I had the privilege of speaking for such groups for several years—notably the group Conciliation Resources—and helped them to initiate a dialogue with the Home Office, the purpose of which, perhaps partially achieved, was to allay some of their fears of contravening the existing anti-terrorism law. However, the new designated area offence could hit some of their most sensitive and valuable work if they are not exempted from its scope or at least, as a second best, brought expressly within the scope of reasonable excuse. That is why my amendment in Committee, now overtaken by Amendments 11 and 15, made express reference to peacebuilding.
It is hard enough for charitable trustees to manage the physical risks to their staff of this kind of work, and it would be wrong to add to those risks the possibility of being convicted or imprisoned in the UK for doing it. Surely no one engaged in such work would really be prosecuted for it, so why not acknowledge that in the law?
I turn to Amendments 18 and 19. Once an area has been designated, it will be a brave Secretary of State who gives priority to its dedesignation. It is important to acknowledge the freedom of travellers, including adventurous ones, to go to places that are still at least moderately dangerous, but one can imagine how aversion to risk might in practice be given priority.
For that reason, in Committee I tabled an amendment that would have provided for annual review. It was a little more elaborate than Amendment 17 but with the same aim in mind. Although that way of doing it did not find favour with the Government, I welcome the sunset provision in Amendment 18, as well as the Minister’s words regarding the rigour of the review that will take place under new Section 58C(4). My reservation, which I have expressed in Amendment 19, is that three years seems too long to wait for the sunset.

_ _ _

The task:
Continue the parliamentary speech on the designated area offence from the point where it stops. The records have nothing to do with this.

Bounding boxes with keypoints
_ _ _

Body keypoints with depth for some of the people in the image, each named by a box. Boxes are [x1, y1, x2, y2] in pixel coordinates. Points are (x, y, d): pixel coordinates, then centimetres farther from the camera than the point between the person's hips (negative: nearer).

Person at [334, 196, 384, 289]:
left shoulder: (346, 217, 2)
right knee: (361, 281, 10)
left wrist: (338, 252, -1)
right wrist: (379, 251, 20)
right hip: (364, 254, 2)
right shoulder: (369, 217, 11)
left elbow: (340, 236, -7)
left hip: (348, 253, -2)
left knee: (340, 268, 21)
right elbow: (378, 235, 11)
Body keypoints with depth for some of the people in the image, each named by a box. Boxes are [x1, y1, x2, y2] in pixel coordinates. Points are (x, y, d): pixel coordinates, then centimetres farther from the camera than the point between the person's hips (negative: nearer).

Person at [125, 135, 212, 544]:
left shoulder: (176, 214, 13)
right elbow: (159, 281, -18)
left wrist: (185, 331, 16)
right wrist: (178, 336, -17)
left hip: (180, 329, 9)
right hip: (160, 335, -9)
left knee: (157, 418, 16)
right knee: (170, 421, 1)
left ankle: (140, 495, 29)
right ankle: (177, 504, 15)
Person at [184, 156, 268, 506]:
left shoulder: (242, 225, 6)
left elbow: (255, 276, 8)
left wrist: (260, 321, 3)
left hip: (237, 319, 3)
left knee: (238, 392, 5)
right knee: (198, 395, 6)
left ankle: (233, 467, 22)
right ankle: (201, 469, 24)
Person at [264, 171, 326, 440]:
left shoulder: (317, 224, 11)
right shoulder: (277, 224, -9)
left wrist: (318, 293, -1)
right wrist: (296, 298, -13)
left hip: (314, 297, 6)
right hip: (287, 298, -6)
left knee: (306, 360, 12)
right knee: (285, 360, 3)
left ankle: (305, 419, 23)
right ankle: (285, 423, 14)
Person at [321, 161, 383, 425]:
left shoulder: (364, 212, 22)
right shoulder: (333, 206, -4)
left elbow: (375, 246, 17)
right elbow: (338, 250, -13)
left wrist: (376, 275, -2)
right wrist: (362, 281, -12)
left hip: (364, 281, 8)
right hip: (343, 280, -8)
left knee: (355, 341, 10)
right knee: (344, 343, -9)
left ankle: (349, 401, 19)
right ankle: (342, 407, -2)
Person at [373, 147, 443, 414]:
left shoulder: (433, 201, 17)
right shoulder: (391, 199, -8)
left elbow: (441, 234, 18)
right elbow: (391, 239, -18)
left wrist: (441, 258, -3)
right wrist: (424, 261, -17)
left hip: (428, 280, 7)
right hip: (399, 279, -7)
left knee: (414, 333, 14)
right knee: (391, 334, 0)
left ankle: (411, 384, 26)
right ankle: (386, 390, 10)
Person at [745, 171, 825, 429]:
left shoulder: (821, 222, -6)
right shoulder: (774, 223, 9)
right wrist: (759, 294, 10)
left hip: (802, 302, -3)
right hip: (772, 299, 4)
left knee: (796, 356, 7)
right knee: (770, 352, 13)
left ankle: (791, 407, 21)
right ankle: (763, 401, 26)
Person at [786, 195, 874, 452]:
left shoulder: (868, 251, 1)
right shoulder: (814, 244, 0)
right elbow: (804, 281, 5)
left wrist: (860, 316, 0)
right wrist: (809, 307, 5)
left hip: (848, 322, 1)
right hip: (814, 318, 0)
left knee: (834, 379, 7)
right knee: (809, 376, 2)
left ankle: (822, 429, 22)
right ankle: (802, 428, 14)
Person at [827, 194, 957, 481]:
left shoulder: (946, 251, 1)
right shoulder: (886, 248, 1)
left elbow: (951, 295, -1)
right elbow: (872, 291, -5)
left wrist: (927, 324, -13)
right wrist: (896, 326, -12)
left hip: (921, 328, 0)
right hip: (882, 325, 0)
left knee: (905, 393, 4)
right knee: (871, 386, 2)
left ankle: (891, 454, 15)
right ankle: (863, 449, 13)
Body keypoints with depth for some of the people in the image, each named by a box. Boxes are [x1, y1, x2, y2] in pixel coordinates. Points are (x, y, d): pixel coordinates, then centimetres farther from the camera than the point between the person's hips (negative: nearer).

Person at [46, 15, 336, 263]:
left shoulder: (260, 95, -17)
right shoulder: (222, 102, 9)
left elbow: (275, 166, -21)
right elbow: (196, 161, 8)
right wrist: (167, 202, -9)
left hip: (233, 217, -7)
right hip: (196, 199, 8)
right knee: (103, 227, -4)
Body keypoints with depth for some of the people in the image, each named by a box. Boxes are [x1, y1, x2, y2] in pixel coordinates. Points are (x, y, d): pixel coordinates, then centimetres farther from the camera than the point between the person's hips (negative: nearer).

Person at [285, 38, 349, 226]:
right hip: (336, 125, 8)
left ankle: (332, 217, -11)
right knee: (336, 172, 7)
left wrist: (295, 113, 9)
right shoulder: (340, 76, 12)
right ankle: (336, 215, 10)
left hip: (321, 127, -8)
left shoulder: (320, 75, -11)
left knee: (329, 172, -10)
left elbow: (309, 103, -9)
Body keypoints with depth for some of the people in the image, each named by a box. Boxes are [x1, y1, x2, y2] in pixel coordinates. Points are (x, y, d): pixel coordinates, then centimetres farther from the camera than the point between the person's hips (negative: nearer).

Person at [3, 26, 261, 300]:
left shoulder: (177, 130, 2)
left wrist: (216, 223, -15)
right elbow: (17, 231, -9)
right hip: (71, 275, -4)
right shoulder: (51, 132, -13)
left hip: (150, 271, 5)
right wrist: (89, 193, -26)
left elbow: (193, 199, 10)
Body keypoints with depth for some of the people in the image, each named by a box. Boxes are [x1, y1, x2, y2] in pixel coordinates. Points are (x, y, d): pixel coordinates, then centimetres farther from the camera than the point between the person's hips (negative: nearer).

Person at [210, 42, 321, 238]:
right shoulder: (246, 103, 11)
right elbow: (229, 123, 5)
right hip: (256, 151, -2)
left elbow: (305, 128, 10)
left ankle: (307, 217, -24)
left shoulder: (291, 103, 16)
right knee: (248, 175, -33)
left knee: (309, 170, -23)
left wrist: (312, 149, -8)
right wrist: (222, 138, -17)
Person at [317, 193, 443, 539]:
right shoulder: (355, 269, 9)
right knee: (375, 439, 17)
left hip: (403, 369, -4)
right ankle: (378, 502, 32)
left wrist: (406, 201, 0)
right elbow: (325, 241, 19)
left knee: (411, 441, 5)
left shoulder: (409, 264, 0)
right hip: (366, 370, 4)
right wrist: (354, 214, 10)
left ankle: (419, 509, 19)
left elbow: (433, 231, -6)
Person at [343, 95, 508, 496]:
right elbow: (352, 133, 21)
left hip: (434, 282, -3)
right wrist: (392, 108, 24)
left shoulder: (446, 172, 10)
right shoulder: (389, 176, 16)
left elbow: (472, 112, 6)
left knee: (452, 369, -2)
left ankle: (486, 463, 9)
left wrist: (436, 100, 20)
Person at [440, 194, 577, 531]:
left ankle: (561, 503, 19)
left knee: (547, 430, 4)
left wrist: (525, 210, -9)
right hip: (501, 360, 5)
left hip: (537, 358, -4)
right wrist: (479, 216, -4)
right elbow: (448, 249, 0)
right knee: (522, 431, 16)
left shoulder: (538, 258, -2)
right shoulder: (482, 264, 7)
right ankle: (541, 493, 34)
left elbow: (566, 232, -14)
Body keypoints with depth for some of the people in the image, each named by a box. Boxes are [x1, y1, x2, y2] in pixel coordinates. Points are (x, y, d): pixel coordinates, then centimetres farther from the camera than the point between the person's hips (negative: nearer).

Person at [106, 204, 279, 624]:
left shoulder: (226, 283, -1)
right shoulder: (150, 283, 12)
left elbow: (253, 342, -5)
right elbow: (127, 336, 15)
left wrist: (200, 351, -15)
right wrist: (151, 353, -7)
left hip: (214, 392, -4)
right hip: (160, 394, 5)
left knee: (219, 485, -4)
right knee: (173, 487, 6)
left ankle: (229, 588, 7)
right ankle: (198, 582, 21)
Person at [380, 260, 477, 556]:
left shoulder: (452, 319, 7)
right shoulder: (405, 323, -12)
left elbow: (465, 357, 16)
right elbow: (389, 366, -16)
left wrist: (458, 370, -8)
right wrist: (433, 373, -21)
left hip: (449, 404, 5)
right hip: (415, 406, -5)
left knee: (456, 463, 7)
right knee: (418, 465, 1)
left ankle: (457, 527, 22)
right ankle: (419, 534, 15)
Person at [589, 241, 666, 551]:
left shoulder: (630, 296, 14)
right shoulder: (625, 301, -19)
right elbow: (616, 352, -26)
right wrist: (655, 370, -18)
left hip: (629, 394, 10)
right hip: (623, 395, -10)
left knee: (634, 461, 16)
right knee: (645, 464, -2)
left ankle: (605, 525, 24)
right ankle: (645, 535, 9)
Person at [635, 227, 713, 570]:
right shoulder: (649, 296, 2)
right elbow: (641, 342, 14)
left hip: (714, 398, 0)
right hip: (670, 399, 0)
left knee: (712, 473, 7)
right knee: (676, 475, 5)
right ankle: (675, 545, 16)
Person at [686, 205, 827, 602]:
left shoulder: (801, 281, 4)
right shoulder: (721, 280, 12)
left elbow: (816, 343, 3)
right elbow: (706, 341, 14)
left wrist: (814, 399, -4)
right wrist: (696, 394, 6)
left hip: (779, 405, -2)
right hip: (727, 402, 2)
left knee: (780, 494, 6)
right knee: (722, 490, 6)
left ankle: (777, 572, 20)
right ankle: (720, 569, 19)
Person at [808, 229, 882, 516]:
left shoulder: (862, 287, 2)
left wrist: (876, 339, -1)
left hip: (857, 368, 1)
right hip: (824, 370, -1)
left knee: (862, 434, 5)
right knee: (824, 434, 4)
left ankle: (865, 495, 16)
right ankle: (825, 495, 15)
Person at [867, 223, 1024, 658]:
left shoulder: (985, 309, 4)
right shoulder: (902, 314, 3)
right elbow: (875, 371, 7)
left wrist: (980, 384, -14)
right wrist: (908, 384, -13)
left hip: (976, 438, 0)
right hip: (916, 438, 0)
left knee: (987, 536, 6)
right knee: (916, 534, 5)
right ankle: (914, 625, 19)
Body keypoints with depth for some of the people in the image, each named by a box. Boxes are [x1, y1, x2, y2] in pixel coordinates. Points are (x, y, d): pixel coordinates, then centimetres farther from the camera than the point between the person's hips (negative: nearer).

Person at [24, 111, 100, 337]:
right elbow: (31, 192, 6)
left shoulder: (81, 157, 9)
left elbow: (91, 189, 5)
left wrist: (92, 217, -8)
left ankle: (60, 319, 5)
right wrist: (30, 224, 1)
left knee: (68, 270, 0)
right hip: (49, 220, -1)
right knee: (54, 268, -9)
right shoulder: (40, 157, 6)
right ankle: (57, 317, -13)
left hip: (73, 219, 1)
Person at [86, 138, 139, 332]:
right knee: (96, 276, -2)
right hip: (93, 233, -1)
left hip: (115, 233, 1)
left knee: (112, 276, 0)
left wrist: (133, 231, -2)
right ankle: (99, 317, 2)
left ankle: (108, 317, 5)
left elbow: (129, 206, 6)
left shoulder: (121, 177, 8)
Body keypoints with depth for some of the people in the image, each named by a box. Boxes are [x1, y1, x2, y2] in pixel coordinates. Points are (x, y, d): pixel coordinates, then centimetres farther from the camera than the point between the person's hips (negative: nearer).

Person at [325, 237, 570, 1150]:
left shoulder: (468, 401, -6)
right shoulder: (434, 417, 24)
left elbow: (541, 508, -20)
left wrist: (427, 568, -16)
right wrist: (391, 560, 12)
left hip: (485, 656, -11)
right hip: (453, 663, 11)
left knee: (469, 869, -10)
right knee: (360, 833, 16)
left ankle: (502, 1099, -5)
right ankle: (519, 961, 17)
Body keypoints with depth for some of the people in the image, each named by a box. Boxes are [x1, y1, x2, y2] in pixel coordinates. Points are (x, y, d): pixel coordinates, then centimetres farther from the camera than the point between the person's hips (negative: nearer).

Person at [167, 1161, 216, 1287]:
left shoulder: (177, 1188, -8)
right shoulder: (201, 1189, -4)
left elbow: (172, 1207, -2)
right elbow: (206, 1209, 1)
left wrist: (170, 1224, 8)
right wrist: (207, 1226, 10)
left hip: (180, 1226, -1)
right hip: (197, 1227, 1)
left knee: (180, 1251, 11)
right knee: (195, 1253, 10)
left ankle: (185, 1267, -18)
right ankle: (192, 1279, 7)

_ _ _

Response box:
It is hard to believe that annual review would be unduly onerous, as the experience of Australia and Denmark has been that very few areas are designated and as one would hope that, if the Government were doing their job, the degree or risk attached to those areas at any given moment would be well known. However, Amendment 19 goes for the very moderate option, as I hope your Lordships will see it, of two years.
I am sure that the Minister will respond that the provision is modelled on the Australian criminal code, which provides at Section 119.3(4) for a three-year sunset. However, the Australian law has other protections that are not present in Clause 4: a ban on designating an entire country; an express duty on the Minister to revoke a designation if he ceases to be satisfied that a listed terrorist organisation is engaging in hostile activity there; and provision for Australia’s Parliamentary Joint Committee on Intelligence and Security—the equivalent of the Intelligence and Security Committee of this Parliament—to conduct its own review of declarations.
Therefore, I invite the Minster, whether today or subsequently, to look kindly on what I venture to call an improvement to the welcome Amendment 18.